Bacteria establish an aqueous living space in plants crucial for virulence

High humidity has a strong influence on the development of numerous diseases affecting the above-ground parts of plants (the phyllosphere) in crop fields and natural ecosystems, but the molecular basis of this humidity effect is not understood. Previous studies have emphasized immune suppression as a key step in bacterial pathogenesis. Here we show that humidity-dependent, pathogen-driven establishment of an aqueous intercellular space (apoplast) is another important step in bacterial infection of the phyllosphere. Bacterial effectors, such as Pseudomonas syringae HopM1, induce establishment of the aqueous apoplast and are sufficient to transform non-pathogenic P. syringae strains into virulent pathogens in immunodeficient Arabidopsis thaliana under high humidity.

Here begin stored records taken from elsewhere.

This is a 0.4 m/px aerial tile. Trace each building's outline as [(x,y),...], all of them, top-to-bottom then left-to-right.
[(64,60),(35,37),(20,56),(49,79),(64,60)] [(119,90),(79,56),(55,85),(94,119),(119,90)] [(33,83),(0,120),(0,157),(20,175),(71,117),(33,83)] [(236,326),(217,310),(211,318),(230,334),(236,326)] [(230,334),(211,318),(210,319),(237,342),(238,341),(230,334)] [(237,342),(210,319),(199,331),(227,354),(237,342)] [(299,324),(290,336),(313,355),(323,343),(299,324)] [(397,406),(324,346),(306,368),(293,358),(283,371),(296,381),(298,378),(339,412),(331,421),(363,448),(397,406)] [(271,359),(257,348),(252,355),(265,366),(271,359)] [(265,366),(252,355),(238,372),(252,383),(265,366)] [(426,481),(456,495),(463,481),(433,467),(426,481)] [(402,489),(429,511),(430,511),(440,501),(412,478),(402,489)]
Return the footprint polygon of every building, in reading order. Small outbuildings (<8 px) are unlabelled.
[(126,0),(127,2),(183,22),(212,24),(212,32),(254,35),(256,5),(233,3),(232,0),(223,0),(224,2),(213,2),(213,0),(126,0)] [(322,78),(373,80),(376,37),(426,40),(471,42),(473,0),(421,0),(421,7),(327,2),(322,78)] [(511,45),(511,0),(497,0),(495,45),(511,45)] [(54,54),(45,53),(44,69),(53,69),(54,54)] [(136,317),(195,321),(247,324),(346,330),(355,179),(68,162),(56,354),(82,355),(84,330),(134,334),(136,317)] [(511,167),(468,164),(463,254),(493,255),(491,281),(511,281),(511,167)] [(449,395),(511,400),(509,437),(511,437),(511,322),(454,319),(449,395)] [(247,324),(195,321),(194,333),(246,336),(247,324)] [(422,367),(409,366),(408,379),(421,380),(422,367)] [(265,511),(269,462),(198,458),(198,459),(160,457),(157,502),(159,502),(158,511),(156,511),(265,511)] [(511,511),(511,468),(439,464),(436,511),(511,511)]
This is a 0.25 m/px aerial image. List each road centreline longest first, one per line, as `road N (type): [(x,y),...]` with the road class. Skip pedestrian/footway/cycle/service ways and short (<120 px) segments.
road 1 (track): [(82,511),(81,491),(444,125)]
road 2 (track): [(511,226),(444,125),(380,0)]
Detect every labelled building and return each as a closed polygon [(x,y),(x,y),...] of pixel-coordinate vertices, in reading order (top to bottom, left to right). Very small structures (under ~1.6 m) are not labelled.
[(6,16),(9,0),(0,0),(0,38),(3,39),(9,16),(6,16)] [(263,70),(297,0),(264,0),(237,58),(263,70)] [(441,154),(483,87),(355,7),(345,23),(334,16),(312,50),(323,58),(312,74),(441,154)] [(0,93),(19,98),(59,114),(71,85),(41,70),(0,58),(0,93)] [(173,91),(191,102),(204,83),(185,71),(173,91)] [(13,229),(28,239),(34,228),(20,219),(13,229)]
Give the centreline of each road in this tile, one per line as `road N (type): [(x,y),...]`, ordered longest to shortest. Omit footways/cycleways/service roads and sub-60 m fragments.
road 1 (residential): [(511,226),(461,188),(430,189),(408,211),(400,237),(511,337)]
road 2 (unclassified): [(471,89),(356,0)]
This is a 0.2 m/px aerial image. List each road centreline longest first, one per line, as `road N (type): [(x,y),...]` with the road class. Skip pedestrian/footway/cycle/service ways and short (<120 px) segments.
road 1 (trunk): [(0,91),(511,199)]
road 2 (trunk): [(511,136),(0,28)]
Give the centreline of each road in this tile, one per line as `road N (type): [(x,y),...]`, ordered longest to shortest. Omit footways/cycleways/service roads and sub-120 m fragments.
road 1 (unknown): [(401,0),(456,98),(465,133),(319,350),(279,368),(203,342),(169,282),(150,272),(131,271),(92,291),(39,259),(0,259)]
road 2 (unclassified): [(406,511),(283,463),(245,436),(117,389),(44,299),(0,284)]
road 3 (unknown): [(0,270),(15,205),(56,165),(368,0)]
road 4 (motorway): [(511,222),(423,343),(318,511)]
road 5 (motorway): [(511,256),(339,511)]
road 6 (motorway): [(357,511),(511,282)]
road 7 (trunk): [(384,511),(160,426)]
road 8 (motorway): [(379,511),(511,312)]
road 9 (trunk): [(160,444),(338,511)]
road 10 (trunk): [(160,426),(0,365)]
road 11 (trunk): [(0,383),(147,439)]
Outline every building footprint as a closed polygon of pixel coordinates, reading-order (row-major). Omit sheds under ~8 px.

Arabidopsis quadruple mutants simultaneously defective in a host target (AtMIN7) of HopM1 and in pattern-triggered immunity could not only be used to reconstitute the basic features of bacterial infection, but also exhibited humidity-dependent dyshomeostasis of the endophytic commensal bacterial community in the phyllosphere. These results highlight a new conceptual framework for understanding diverse phyllosphere–bacterial interactions. A combination of high humidity and bacterial effectors, such as Pseudomonas syringae HopM1, creates an aqueous environment in the apoplast of immunodeficient Arabidopsis thaliana that allows non-pathogenic P. syringae strains to become virulent pathogens. High humidity has a profound influence on the development of numerous plant diseases in crop fields and natural ecosystems, but the molecular basis of this humidity effect is not understood. Sheng Yang He and colleagues show that plant pathogens such as Pseudomonas syringae actively establish an aqueous leaf apoplast—that is, a space between the cells and the cell walls—in a humidity-dependent manner through the secretion of conserved bacterial effectors. The effectors also cause alterations in the leaf-associated microbiota. This is a crucial step in plant infection by bacteria and the effectors involved are sufficient to transform non-pathogenic strains into virulent pathogens only under high humidity. Through elegant genetics work, the authors define immune suppression and aqueous apoplast formation as the minimal set of host processes required for bacterial pathogenesis in plant leaves.